■ **Input material**:
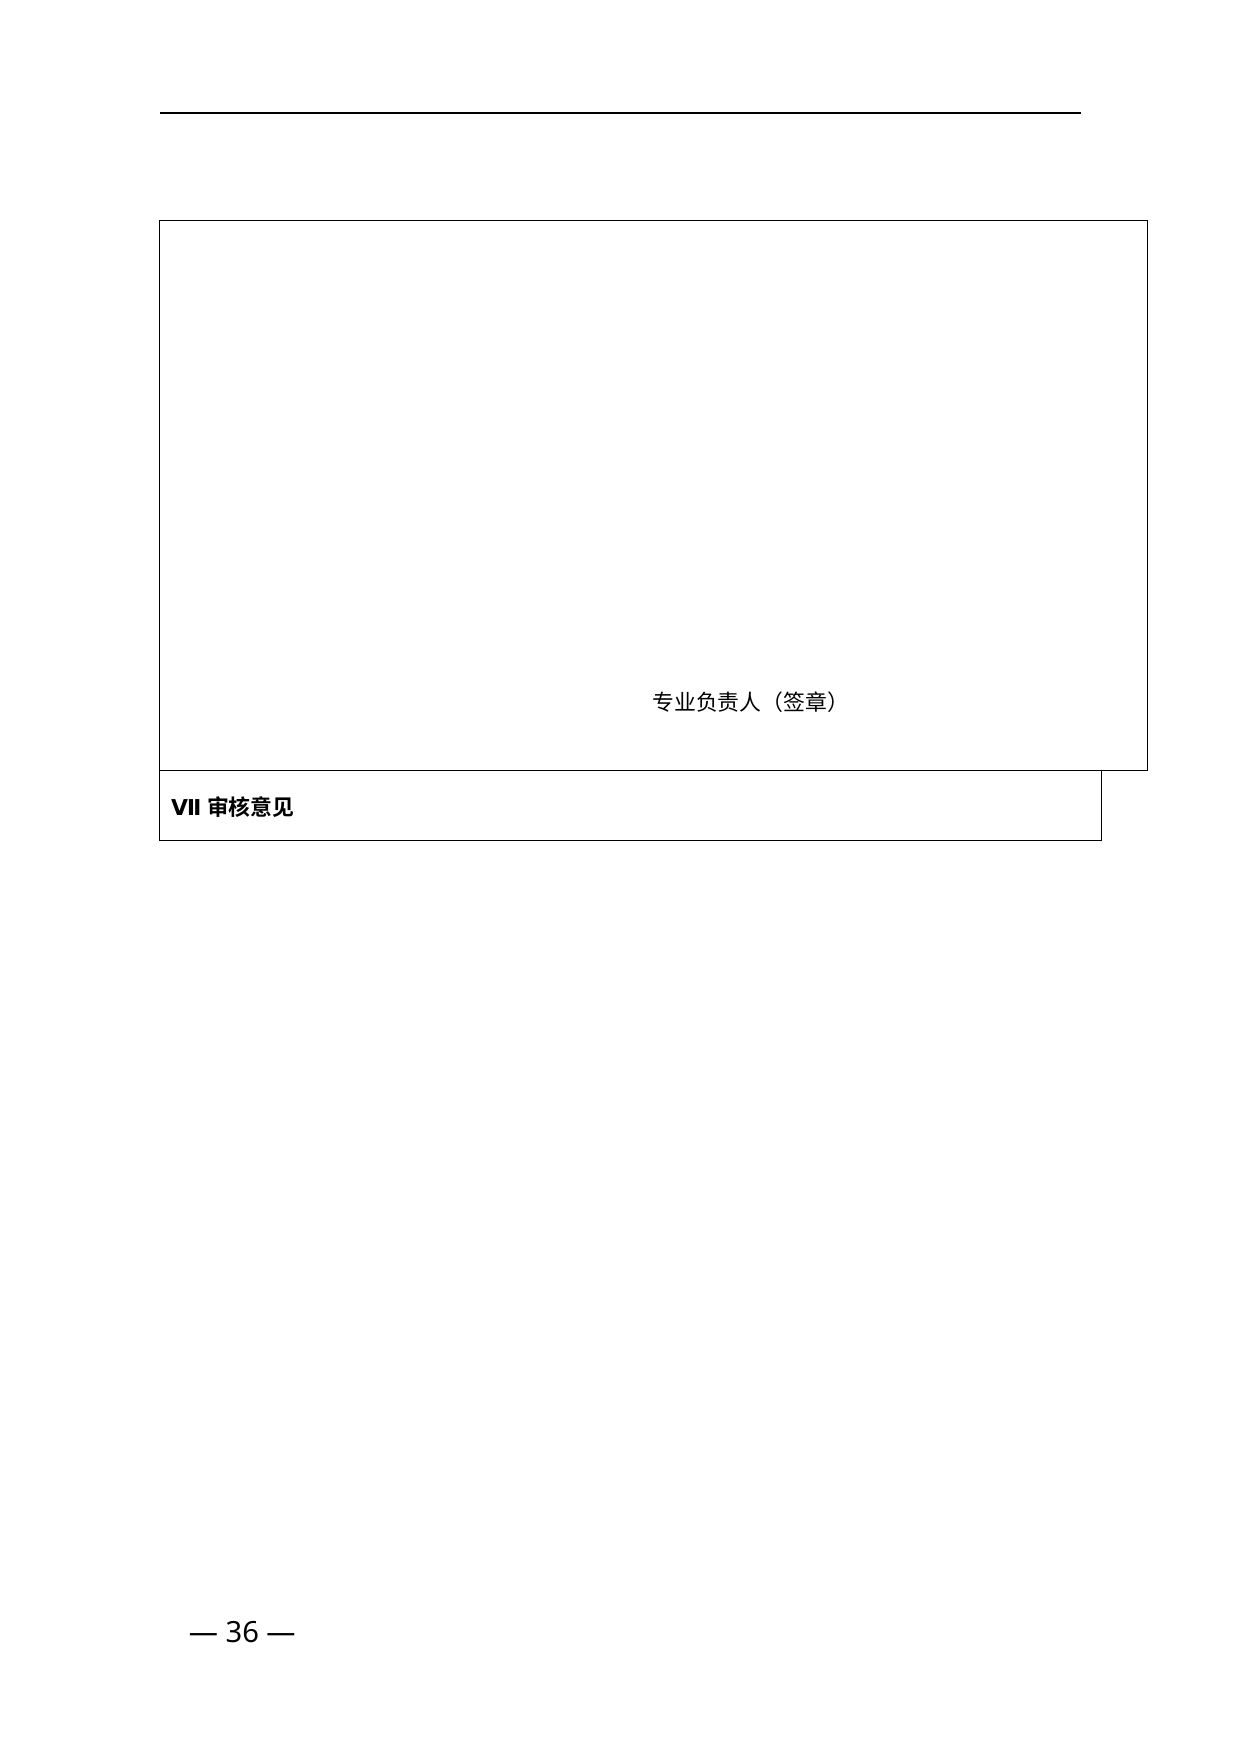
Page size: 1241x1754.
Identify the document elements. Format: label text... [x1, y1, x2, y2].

table_cell Ⅶ 审核意见 [160, 771, 1101, 840]
table_cell 专业负责人（签章） [160, 221, 1147, 769]
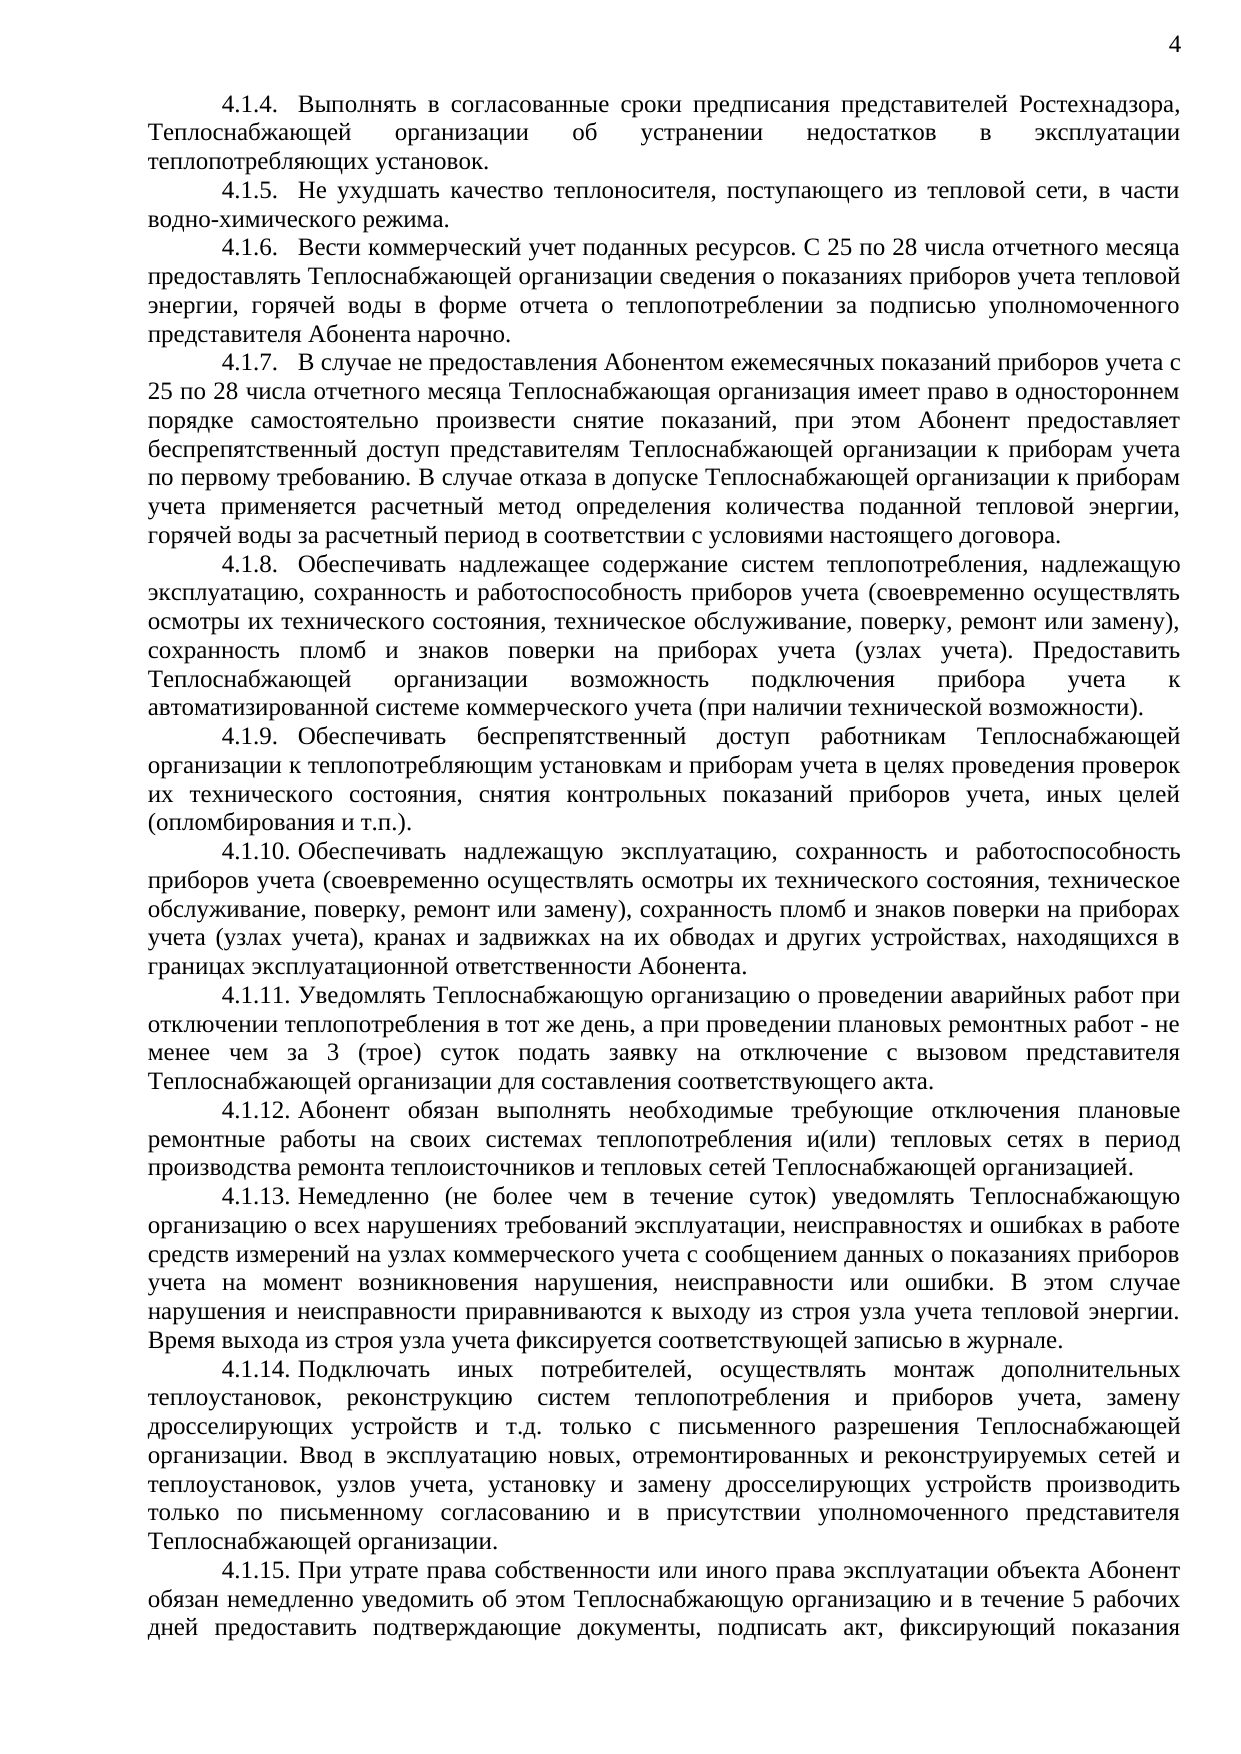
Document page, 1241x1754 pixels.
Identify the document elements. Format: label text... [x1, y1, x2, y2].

list Обеспечивать надлежащую эксплуатацию, сохранность и работоспособность приборов учета (своевременно осуществлять осмотры их технического состояния, техническое обслуживание, поверку, ремонт или замену), сохранность пломб и знаков поверки на приборах учета (узлах учета), кранах и задвижках на их обводах и других устройствах, находящихся в границах эксплуатационной ответственности Абонента. [148, 894, 1181, 1037]
list Не ухудшать качество теплоносителя, поступающего из тепловой сети, в части водно-химического режима. [148, 232, 1181, 290]
list Подключать иных потребителей, осуществлять монтаж дополнительных теплоустановок, реконструкцию систем теплопотребления и приборов учета, замену дросселирующих устройств и т.д. только с письменного разрешения Теплоснабжающей организации. Ввод в эксплуатацию новых, отремонтированных и реконструируемых сетей и теплоустановок, узлов учета, установку и замену дросселирующих устройств производить только по письменному согласованию и в присутствии уполномоченного представителя Теплоснабжающей организации. [148, 1411, 1181, 1612]
list В случае не предоставления Абонентом ежемесячных показаний приборов учета с 25 по 28 числа отчетного месяца Теплоснабжающая организация имеет право в одностороннем порядке самостоятельно произвести снятие показаний, при этом Абонент предоставляет беспрепятственный доступ представителям Теплоснабжающей организации к приборам учета по первому требованию. В случае отказа в допуске Теплоснабжающей организации к приборам учета применяется расчетный метод определения количества поданной тепловой энергии, горячей воды за расчетный период в соответствии с условиями настоящего договора. [148, 405, 1181, 606]
list Вести коммерческий учет поданных ресурсов. С 25 по 28 числа отчетного месяца предоставлять Теплоснабжающей организации сведения о показаниях приборов учета тепловой энергии, горячей воды в форме отчета о теплопотреблении за подписью уполномоченного представителя Абонента нарочно. [148, 290, 1181, 405]
list Абонент обязан выполнять необходимые требующие отключения плановые ремонтные работы на своих системах теплопотребления и(или) тепловых сетях в период производства ремонта теплоисточников и тепловых сетей Теплоснабжающей организацией. [148, 1152, 1181, 1239]
list Уведомлять Теплоснабжающую организацию о проведении аварийных работ при отключении теплопотребления в тот же день, а при проведении плановых ремонтных работ - не менее чем за 3 (трое) суток подать заявку на отключение с вызовом представителя Теплоснабжающей организации для составления соответствующего акта. [148, 1037, 1181, 1152]
list Обеспечивать надлежащее содержание систем теплопотребления, надлежащую эксплуатацию, сохранность и работоспособность приборов учета (своевременно осуществлять осмотры их технического состояния, техническое обслуживание, поверку, ремонт или замену), сохранность пломб и знаков поверки на приборах учета (узлах учета). Предоставить Теплоснабжающей организации возможность подключения прибора учета к автоматизированной системе коммерческого учета (при наличии технической возможности). [148, 606, 1181, 779]
list Проводить сверки по расчетам путем подписания актов сверки расчетов в порядке, установленном настоящим договором. [148, 89, 1181, 146]
list Выполнять в согласованные сроки предписания представителей Ростехнадзора, Теплоснабжающей организации об устранении недостатков в эксплуатации теплопотребляющих установок. [148, 146, 1181, 232]
list Немедленно (не более чем в течение суток) уведомлять Теплоснабжающую организацию о всех нарушениях требований эксплуатации, неисправностях и ошибках в работе средств измерений на узлах коммерческого учета с сообщением данных о показаниях приборов учета на момент возникновения нарушения, неисправности или ошибки. В этом случае нарушения и неисправности приравниваются к выходу из строя узла учета тепловой энергии. Время выхода из строя узла учета фиксируется соответствующей записью в журнале. [148, 1239, 1181, 1411]
list Обеспечивать беспрепятственный доступ работникам Теплоснабжающей организации к теплопотребляющим установкам и приборам учета в целях проведения проверок их технического состояния, снятия контрольных показаний приборов учета, иных целей (опломбирования и т.п.). [148, 779, 1181, 894]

■ **Directive**:
An exact copy of the listing above is to be set down, with no pictures in it.

■ **Solved exercise**:
Page size: 1241x1754.
Identify the document elements. Format: label text... [x1, y1, x2, y2].

table_cell Ⅶ 审核意见 [160, 771, 1101, 840]
table_cell 专业负责人（签章） [160, 221, 1147, 769]
Document page, 1241x1754 pixels.
Identify the document elements. Format: label text... [x1, y1, x2, y2].

list Обеспечивать надлежащую эксплуатацию, сохранность и работоспособность приборов учета (своевременно осуществлять осмотры их технического состояния, техническое обслуживание, поверку, ремонт или замену), сохранность пломб и знаков поверки на приборах учета (узлах учета), кранах и задвижках на их обводах и других устройствах, находящихся в границах эксплуатационной ответственности Абонента. [148, 894, 1181, 1037]
list Не ухудшать качество теплоносителя, поступающего из тепловой сети, в части водно-химического режима. [148, 232, 1181, 290]
list Подключать иных потребителей, осуществлять монтаж дополнительных теплоустановок, реконструкцию систем теплопотребления и приборов учета, замену дросселирующих устройств и т.д. только с письменного разрешения Теплоснабжающей организации. Ввод в эксплуатацию новых, отремонтированных и реконструируемых сетей и теплоустановок, узлов учета, установку и замену дросселирующих устройств производить только по письменному согласованию и в присутствии уполномоченного представителя Теплоснабжающей организации. [148, 1411, 1181, 1612]
list В случае не предоставления Абонентом ежемесячных показаний приборов учета с 25 по 28 числа отчетного месяца Теплоснабжающая организация имеет право в одностороннем порядке самостоятельно произвести снятие показаний, при этом Абонент предоставляет беспрепятственный доступ представителям Теплоснабжающей организации к приборам учета по первому требованию. В случае отказа в допуске Теплоснабжающей организации к приборам учета применяется расчетный метод определения количества поданной тепловой энергии, горячей воды за расчетный период в соответствии с условиями настоящего договора. [148, 405, 1181, 606]
list Вести коммерческий учет поданных ресурсов. С 25 по 28 числа отчетного месяца предоставлять Теплоснабжающей организации сведения о показаниях приборов учета тепловой энергии, горячей воды в форме отчета о теплопотреблении за подписью уполномоченного представителя Абонента нарочно. [148, 290, 1181, 405]
list Абонент обязан выполнять необходимые требующие отключения плановые ремонтные работы на своих системах теплопотребления и(или) тепловых сетях в период производства ремонта теплоисточников и тепловых сетей Теплоснабжающей организацией. [148, 1152, 1181, 1239]
list Уведомлять Теплоснабжающую организацию о проведении аварийных работ при отключении теплопотребления в тот же день, а при проведении плановых ремонтных работ - не менее чем за 3 (трое) суток подать заявку на отключение с вызовом представителя Теплоснабжающей организации для составления соответствующего акта. [148, 1037, 1181, 1152]
list Обеспечивать надлежащее содержание систем теплопотребления, надлежащую эксплуатацию, сохранность и работоспособность приборов учета (своевременно осуществлять осмотры их технического состояния, техническое обслуживание, поверку, ремонт или замену), сохранность пломб и знаков поверки на приборах учета (узлах учета). Предоставить Теплоснабжающей организации возможность подключения прибора учета к автоматизированной системе коммерческого учета (при наличии технической возможности). [148, 606, 1181, 779]
list Проводить сверки по расчетам путем подписания актов сверки расчетов в порядке, установленном настоящим договором. [148, 89, 1181, 146]
list Выполнять в согласованные сроки предписания представителей Ростехнадзора, Теплоснабжающей организации об устранении недостатков в эксплуатации теплопотребляющих установок. [148, 146, 1181, 232]
list Немедленно (не более чем в течение суток) уведомлять Теплоснабжающую организацию о всех нарушениях требований эксплуатации, неисправностях и ошибках в работе средств измерений на узлах коммерческого учета с сообщением данных о показаниях приборов учета на момент возникновения нарушения, неисправности или ошибки. В этом случае нарушения и неисправности приравниваются к выходу из строя узла учета тепловой энергии. Время выхода из строя узла учета фиксируется соответствующей записью в журнале. [148, 1239, 1181, 1411]
list Обеспечивать беспрепятственный доступ работникам Теплоснабжающей организации к теплопотребляющим установкам и приборам учета в целях проведения проверок их технического состояния, снятия контрольных показаний приборов учета, иных целей (опломбирования и т.п.). [148, 779, 1181, 894]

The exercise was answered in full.